Members of the Greater Indianapolis NAACP announced Thursday they plan to partner with the mayor and the county health department to offer free lead screenings to schools.
The program targets students in kindergarten and the first grade — the ages when children are most vulnerable to lead poisoning — at two of the city’s largest school districts, Indianapolis Public Schools, Pike Township schools, and at charter schools managed by the mayor’s office.
Marion County Public Health Department Director Virginia Caine and other leaders said a recent discovery of high lead and copper levels in drinking fountains spurred the groups to act.
“We know that childhood lead poisoning is considered the most preventable environmental disease of our young children,” Caine said. “But not only do you find lead poisoning in the environment, like in our older buildings. It can be in water…We found it in toys.”
The department screened around 13,000 children last year, Caine said. While any presence of lead is concerning, Caine said results showed Indiana is ahead of the curve: The average amount of lead discovered in the group’s blood was 1 milligram less than the national average.
When a child is discovered to have high levels of lead in their blood, the health department typically sends its staff out to test the child’s home and other environmental factors to determine the source of the lead exposure.
The county health department already provides free testing to families who are living in low-income areas or who are enrolled in Medicaid. Now, parents can ask their local schools to screen their children with a blood test. The department said it’s too soon to tell how much the school screenings will cost, but the funding will come from the agency’s budget.
Indianapolis Public Schools Board Commissioner Elizabeth Gore said she and the school board support the initiative because it can uncover lead poisoning early and prevent further harm to a child.
“No lead is OK,” Gore said at the NAACP press conference. “It is so disturbing to the community’s quality of life and health.”
The Centers for Diseases Control and Prevention reports children exposed to any amount of lead is dangerous. But those exposed to lead in large quantities or over an extended period of time can experience a range of behavioral issues and learning disabilities.
That’s why NAACP Education Committee Chair Garry Holland said it’s vital for public officials to address the issue now.

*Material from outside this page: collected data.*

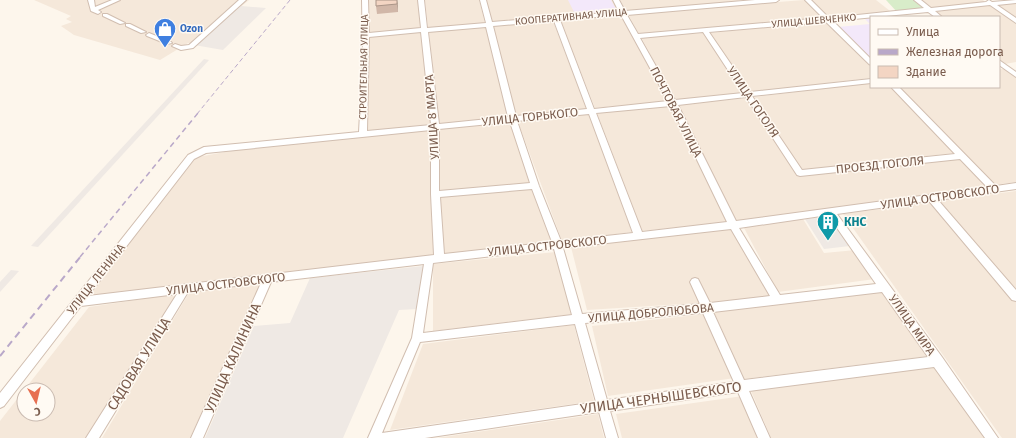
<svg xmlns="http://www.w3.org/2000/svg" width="1016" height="438" font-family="'Fira Sans',sans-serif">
<rect width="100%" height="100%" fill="#fdf6ec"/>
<g fill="#f5e8da" fill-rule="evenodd">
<polygon points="34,0 249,0 194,45 188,43 160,60 74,35 61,26 72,22 66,19 71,16"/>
<polygon points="368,0 418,0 421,29 369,33"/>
<polygon points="425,0 479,0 485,23 428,28"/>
<polygon points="486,0 614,0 620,11 492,22"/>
<polygon points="620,0 738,0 739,1 626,11"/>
<polygon points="804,0 822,18 639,34 628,14"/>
<polygon points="810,0 876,0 890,11 828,18"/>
<polygon points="920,0 983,0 985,2 931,8"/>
<polygon points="1016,2 1016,19 996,4"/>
<polygon points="990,5 1016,24 1016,62 1005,64 999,59 999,17 943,17 935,11"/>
<polygon points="621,15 633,36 668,101 595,108 560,20"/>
<polygon points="553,21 587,109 516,117 493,26"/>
<polygon points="825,22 871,67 871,78 751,92 709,33"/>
<polygon points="486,26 508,117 439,124 429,32"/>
<polygon points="422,32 431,124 368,131 369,37"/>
<polygon points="703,33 743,93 675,100 641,37"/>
<polygon points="999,69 1004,69 1016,78 1016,182 994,185 899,87 999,87"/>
<polygon points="871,83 871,87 891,87 954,153 802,170 754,97"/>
<polygon points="746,98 796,174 799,176 959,159 986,186 828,209 736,221 678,105"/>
<polygon points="670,106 727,222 642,231 597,113"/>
<polygon points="589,114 632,232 562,241 518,122"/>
<polygon points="510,122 552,243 444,254 440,194 440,129"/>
<polygon points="431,130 431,194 434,255 87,297 193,158 230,151"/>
<polygon points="1016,191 1016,438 1002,438 843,214"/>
<polygon points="803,219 824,253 856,250 875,279 778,292 743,226"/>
<polygon points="732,229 771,296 707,303 696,279 691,279 699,303 587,310 571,247"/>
<polygon points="556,252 574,314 433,331 433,264"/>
<polygon points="261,284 190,438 102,438 189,293"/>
<polygon points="883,291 929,356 744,379 713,310"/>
<path d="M176 294 180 295 89 438H0V421L89 307ZM24 390H48V414H24Z"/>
<polygon points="707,314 735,378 608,396 592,326"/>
<polygon points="574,325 594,401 390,430 423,344"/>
<polygon points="936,367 985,438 771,438 751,391"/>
<polygon points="743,396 761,438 622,438 616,414"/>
<polygon points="598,414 604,438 437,438"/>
</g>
<g fill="#efe9e4">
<polygon points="241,6 266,8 223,50 194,45"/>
<polygon points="204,59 209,60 38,247 31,246"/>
<polygon points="830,216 850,246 824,249 805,219"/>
<polygon points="423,266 417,309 399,310 343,438 205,438 254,326 290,323 310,278"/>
<polygon points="11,270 19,271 0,292 0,282"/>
</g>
<g fill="#f3e8fa">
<polygon points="568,0 611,0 617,11 575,14"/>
<polygon points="871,18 871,59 838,27 870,24 865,19"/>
</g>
<polygon fill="#d8ecc9" points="886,0 913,0 925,9 898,13"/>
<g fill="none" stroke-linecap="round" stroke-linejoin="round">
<g stroke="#d1beb0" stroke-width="2">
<g id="minor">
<polygon points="88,0 94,0 95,7 112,0 120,0 98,10 101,12 98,14 91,11"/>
<polygon points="239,0 246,0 193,48 181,50 172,46 175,44 181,46 189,45"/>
<path d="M362 0H368L369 33 421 28 418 0H424L427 28 486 23 480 0H486L492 22 619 12 613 0H619L625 11 755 0H779L776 2 627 15 638 34 823 18 805 0H811L829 18 924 8 914 0H921L931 8 986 2 989 0 992 2 1016 0V3L997 5 1016 18V23L990 5 935 11 942 17H935L928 12 833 21 871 59V65L869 64 826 22 709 32 750 92 871 79V83L752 96 802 170 955 154 891 87H899L996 186 1016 183V189L938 200 1016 290V301L1012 300 929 201 837 214 942 357 998 438H985L934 367 749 391 770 438H758L738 392 610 411 618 438H606L599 412 425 438H368L412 338 424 264 271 282 203 438H191L261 283 188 292 99 438H86L177 294 81 306 4 406 0 408V393L188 155 204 147 359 132 363 57ZM621 15 668 101 594 109 560 20ZM554 21 587 109 516 116 493 26ZM486 27 508 117 439 124 428 32ZM421 32 431 125 367 131 369 37ZM703 32 743 93 675 100 640 38ZM746 97 797 175 800 176 960 159 987 187 736 221 678 105ZM671 106 727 222 642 232 596 113ZM589 114 633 233 561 241 539 186 517 121ZM510 122 530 183 439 191V129ZM431 130V194L434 255 88 296 194 159 206 153ZM532 189 552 242 444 254 440 197ZM828 215 876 284 780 295 739 228ZM731 229 770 296 710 303 698 279 695 278 692 279 690 282 700 304 582 314 563 248ZM554 249 572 315 423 333 433 263ZM882 292 928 357 744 380 713 312ZM703 313 734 382 607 400 585 323ZM575 324 596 402 382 433 420 342Z"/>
<polygon points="103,14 107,14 125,23 120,24 103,16"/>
<polygon points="126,24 130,24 146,32 141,33 126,26"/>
<polygon points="149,33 171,42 172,43 167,44 147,36 146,35"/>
<polygon points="999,60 1016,72 1016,77 999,65"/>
</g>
</g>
<use href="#minor" fill="#fff" fill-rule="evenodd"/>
<polyline stroke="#b9a8c9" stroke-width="1" stroke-dasharray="4.5 3" stroke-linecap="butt" points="197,114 290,0"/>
<polyline stroke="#b9a8c9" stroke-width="1.5" stroke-dasharray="5.5 4" stroke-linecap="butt" points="80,257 198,113"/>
<polyline stroke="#b9a8c9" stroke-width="2" stroke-dasharray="7 5" stroke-linecap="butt" points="0,356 81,256"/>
</g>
<polygon fill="#d1b7a8" points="376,0 397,0 398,12 377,14 376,6"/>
<polygon fill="#aa9588" points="397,0 398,6 398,12 397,4"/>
<polygon fill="#f3d5c3" stroke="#aa9588" points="376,0 397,0 397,4 376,6"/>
<defs>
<g id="shop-pin" transform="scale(1.15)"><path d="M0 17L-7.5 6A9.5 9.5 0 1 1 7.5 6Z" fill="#3f7fe0" stroke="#fffaf3"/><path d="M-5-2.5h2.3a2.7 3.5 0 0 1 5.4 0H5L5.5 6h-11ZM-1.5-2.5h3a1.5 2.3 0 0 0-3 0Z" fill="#fff"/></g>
<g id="building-pin" transform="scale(1.15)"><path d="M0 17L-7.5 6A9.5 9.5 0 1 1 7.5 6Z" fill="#0f9aa8" stroke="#fffaf3"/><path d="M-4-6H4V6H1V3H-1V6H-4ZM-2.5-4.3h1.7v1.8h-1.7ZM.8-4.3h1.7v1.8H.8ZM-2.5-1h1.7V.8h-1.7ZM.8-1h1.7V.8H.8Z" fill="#fff"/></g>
</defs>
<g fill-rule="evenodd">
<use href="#shop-pin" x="165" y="29"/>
<use href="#building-pin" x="828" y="222"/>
</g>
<g text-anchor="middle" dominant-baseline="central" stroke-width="3" stroke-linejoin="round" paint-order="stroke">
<g font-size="10" fill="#7a5c4d" stroke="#fffaf3">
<text transform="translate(571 17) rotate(-5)">КООПЕРАТИВНАЯ УЛИЦА</text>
<text transform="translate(814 21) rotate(-5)">УЛИЦА ШЕВЧЕНКО</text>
<text transform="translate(364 67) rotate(-89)">СТРОИТЕЛЬНАЯ УЛИЦА</text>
</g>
<g font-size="10" font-weight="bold" fill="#366cbe" stroke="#fffaf3" text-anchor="start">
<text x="180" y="29">Ozon</text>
</g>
<g font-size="12" fill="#7a5c4d" stroke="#fffaf3">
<text transform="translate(753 102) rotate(56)">УЛИЦА ГОГОЛЯ</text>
<text transform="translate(676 112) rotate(63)">ПОЧТОВАЯ УЛИЦА</text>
<text transform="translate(432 117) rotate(-94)">УЛИЦА 8 МАРТА</text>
<text transform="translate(530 117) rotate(-6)">УЛИЦА ГОРЬКОГО</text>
<text transform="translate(880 165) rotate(-6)">ПРОЕЗД ГОГОЛЯ</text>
<text transform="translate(940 197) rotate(-8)">УЛИЦА ОСТРОВСКОГО</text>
<text transform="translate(547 246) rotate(-6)">УЛИЦА ОСТРОВСКОГО</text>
<text transform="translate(96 279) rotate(-52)">УЛИЦА ЛЕНИНА</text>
<text transform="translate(226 284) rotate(-7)">УЛИЦА ОСТРОВСКОГО</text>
<text transform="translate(651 313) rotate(-5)">УЛИЦА ДОБРОЛЮБОВА</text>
<text transform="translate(912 325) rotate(55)">УЛИЦА МИРА</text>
</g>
<g font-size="12" font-weight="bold" fill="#0d838f" stroke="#fffaf3" text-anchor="start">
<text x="844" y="222">КНС</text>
</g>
<g font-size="14" fill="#7a5c4d" stroke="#fffaf3">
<text transform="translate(233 358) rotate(-66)">УЛИЦА КАЛИНИНА</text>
<text transform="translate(139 364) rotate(-58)">САДОВАЯ УЛИЦА</text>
<text transform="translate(661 398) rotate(-8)">УЛИЦА ЧЕРНЫШЕВСКОГО</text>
</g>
</g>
<rect x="870" y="16" width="130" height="72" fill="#fffaf3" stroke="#cabbb1"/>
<rect x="878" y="29" width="20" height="6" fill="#ffffff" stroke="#cabbb1"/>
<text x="906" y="36" font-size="12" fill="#7a5c4d">Улица</text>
<rect x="878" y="49" width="20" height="6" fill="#b9a8c9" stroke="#cabbb1"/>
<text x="906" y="56" font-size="12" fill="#7a5c4d">Железная дорога</text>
<rect x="878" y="66" width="20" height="12" fill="#f3d5c3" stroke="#cabbb1"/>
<text x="906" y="76" font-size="12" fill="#7a5c4d">Здание</text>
<g transform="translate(36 402) rotate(172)"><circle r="19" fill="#fffaf3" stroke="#cabbb1"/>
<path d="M0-3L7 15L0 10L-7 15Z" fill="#e76f51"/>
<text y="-6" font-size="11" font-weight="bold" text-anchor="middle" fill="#7a5c4d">С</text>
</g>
</svg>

“After the third grade, the lead, if it’s elevated, seeps into the bone,” Holland said. “And once it’s in the bone the problems are irreversible.”
Pike Township schools will host a series of wellness fairs during the 2019-20 school year to administer the tests. IPS is still outlining a schedule with the county health department and will engage with families when testing becomes available.
Twenty-two charter schools managed by the mayor’s office have scheduled screenings through November 2019.